◆ Extracted records

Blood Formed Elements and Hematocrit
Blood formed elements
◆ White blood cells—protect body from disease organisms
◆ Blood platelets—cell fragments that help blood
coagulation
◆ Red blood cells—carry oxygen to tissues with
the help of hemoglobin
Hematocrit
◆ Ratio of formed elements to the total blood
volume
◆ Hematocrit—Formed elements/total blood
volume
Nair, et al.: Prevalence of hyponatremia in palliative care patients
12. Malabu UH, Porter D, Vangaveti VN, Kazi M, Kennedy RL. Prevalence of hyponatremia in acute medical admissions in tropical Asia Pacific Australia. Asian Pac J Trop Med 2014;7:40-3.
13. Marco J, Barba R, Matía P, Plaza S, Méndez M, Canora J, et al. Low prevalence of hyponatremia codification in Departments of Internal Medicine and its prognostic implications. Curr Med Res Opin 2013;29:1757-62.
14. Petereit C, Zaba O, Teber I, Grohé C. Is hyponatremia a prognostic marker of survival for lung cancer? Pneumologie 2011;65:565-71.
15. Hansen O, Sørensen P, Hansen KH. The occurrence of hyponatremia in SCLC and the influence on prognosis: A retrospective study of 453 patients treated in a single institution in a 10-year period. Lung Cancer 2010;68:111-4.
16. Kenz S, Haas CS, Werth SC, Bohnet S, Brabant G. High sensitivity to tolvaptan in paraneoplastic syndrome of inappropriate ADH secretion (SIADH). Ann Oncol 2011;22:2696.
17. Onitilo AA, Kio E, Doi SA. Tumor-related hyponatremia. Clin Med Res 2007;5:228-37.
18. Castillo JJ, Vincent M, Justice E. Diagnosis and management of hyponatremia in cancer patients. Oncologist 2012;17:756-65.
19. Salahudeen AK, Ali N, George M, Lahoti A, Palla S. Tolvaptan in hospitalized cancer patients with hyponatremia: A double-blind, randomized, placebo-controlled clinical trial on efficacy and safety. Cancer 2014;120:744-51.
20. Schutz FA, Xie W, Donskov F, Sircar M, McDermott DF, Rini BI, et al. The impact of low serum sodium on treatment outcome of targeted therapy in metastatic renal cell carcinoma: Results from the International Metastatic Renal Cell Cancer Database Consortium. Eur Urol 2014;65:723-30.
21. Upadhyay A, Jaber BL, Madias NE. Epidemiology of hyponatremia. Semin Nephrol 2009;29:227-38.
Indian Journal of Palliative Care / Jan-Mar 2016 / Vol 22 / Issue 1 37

◆ What you will do
Return every line from the entries above that includes the word "patients".

◆ Solution below
Nair, et al.: Prevalence of hyponatremia in palliative care patients
15. Hansen O, Sørensen P, Hansen KH. The occurrence of hyponatremia in SCLC and the influence on prognosis: A retrospective study of 453 patients treated in a single institution in a 10-year period. Lung Cancer 2010;68:111-4.
18. Castillo JJ, Vincent M, Justice E. Diagnosis and management of hyponatremia in cancer patients. Oncologist 2012;17:756-65.
19. Salahudeen AK, Ali N, George M, Lahoti A, Palla S. Tolvaptan in hospitalized cancer patients with hyponatremia: A double-blind, randomized, placebo-controlled clinical trial on efficacy and safety. Cancer 2014;120:744-51.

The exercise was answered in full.